The Model Data Compliance plugin provides metrics and checks in Dataiku DSS to monitor non-compliant data.
Example data model compliance check in Dataiku DSS.

Plugin information

Version 1.0.0
Author Dataiku
Released 2020-08-15
Last updated 2020-08-15
License MIT License
Source code Github
Reporting issues Github

Description

In order to monitor deployed ML models, data scientists and ML engineers need to check whether or not their new data looks like training data. Automating these checks warrants that model retrains are sensible.

Installation Notes

This plugin can be installed from the Plugin Store or via zip download (see installation sidebar).
The plugin uses a custom code environment. The base Python version needs to be the same as the one used at training time in the visual ML. The plugin will fail when loading the model otherwise.

Principle

Given a reference dataset or saved model, we compute compliance metrics on new data: 

  • For numerical columns, the ratio of samples out of reference bounds is computed.
  • For categorical columns, the list of new unseen categories is computed.

Numerical bounds can be determined in two ways:

  • Absolute range: the absolute min and max of the reference column are taken into account. This mode displays sensitivity to outliers.
  • Inter-quantile range: compliant data are defined as values that fall between Q1 − 1.5 IQR and Q3 + 1.5 IQR.

How to use

Custom metric: Compare a dataset with a reference

The reference data can either come from a dataset in the flow or a saved model. In the latter case, the original train set will be retrieved to be compared with the new data.

The plugin will create a compliance metric for each column.

From there you can create a check on a specific column, or use a custom check (see below) to check all columns.

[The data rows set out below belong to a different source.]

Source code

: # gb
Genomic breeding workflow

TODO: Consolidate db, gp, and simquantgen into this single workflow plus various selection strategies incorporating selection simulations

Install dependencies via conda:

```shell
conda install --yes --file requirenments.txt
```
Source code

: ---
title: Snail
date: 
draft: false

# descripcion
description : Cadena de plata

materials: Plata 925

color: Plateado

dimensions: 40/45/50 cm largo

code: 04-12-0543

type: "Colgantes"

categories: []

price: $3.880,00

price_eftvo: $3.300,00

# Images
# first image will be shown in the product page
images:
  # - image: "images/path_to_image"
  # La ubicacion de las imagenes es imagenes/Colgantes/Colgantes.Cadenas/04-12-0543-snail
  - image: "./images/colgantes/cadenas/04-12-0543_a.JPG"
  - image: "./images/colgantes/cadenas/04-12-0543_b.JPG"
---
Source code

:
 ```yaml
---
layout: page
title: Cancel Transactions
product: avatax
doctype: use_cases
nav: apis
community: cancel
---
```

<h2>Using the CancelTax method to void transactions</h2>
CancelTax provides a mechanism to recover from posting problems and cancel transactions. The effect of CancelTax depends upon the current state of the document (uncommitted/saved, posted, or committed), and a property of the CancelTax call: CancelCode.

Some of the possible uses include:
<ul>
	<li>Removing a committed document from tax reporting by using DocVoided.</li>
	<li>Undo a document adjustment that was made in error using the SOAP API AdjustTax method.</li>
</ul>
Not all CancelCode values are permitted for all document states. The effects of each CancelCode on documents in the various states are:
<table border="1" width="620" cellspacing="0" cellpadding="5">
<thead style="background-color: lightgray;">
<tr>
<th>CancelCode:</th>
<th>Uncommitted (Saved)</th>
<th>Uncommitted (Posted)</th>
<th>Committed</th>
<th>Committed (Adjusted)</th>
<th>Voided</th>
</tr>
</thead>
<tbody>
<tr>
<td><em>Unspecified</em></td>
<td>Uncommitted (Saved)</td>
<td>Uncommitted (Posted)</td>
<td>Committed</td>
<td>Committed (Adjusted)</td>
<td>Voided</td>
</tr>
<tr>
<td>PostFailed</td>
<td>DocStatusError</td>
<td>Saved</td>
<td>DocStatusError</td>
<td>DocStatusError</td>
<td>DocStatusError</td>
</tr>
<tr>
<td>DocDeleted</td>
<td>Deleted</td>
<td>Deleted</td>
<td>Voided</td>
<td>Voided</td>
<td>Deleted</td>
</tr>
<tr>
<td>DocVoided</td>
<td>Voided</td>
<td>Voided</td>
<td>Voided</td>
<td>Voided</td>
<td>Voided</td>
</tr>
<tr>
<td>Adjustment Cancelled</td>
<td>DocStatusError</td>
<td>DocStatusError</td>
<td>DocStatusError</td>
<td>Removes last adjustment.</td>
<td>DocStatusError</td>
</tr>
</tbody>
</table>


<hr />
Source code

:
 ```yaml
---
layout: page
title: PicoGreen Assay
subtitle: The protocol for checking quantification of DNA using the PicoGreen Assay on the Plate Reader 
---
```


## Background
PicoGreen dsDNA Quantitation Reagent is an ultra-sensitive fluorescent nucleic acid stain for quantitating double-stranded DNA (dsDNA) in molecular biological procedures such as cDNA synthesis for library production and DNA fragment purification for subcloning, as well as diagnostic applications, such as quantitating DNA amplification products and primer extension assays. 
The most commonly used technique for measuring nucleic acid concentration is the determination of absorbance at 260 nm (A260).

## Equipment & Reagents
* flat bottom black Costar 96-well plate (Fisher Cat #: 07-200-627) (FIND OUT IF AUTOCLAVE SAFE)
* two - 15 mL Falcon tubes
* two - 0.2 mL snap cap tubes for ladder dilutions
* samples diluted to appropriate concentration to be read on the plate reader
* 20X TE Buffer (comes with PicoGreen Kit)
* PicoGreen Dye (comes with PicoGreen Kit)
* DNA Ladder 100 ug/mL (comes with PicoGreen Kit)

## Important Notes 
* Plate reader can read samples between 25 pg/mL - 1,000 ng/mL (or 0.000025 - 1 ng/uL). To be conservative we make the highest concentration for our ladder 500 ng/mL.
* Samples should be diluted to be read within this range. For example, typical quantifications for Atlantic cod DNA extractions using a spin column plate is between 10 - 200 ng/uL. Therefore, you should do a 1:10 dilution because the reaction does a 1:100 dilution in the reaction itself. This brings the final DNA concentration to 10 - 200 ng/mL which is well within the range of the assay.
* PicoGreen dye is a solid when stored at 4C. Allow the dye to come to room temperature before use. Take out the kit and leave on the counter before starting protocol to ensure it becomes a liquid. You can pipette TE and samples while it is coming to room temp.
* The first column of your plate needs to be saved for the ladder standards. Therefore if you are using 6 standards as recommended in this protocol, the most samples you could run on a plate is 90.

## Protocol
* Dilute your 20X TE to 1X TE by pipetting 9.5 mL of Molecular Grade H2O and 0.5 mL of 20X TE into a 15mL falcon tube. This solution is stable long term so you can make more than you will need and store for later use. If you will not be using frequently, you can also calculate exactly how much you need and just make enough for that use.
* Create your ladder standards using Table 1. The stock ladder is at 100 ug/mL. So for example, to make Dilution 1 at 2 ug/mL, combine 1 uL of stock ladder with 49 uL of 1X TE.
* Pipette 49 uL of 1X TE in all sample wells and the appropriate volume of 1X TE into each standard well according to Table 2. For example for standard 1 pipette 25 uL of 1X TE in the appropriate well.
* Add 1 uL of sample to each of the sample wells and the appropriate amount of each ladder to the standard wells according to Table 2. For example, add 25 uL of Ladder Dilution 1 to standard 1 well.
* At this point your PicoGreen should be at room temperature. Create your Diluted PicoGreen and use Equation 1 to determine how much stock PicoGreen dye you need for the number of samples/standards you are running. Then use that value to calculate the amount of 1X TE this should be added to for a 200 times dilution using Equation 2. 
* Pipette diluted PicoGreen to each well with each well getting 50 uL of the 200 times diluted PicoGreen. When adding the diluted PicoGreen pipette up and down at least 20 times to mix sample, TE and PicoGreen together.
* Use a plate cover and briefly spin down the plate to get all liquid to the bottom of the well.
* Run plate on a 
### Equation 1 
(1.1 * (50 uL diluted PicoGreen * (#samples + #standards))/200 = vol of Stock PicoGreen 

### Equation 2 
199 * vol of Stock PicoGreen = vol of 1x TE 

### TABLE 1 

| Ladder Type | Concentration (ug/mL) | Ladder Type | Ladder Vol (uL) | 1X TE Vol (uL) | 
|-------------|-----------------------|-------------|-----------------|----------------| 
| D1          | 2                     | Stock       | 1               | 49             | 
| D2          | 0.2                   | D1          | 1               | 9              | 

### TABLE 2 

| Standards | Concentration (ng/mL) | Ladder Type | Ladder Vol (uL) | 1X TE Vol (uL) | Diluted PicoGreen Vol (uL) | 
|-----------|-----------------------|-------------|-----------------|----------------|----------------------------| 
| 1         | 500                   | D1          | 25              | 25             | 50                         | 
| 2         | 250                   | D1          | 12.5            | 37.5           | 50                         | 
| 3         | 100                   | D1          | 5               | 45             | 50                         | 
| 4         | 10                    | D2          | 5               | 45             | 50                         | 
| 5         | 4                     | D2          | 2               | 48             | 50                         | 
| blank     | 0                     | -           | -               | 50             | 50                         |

Custom check: Check dataset against reference

The reference data can either come from a dataset in the flow or a saved model. In the latter case, the original train set will be retrieved to be compared with the new data.

For numerical columns, you can define a tolerance ratio for non-compliant data. For categorical columns, as any new unseen category will most likely break the model, a warning or an error message will be raised immediately.

Once created, the check will check and report which columns contain non-compliant data.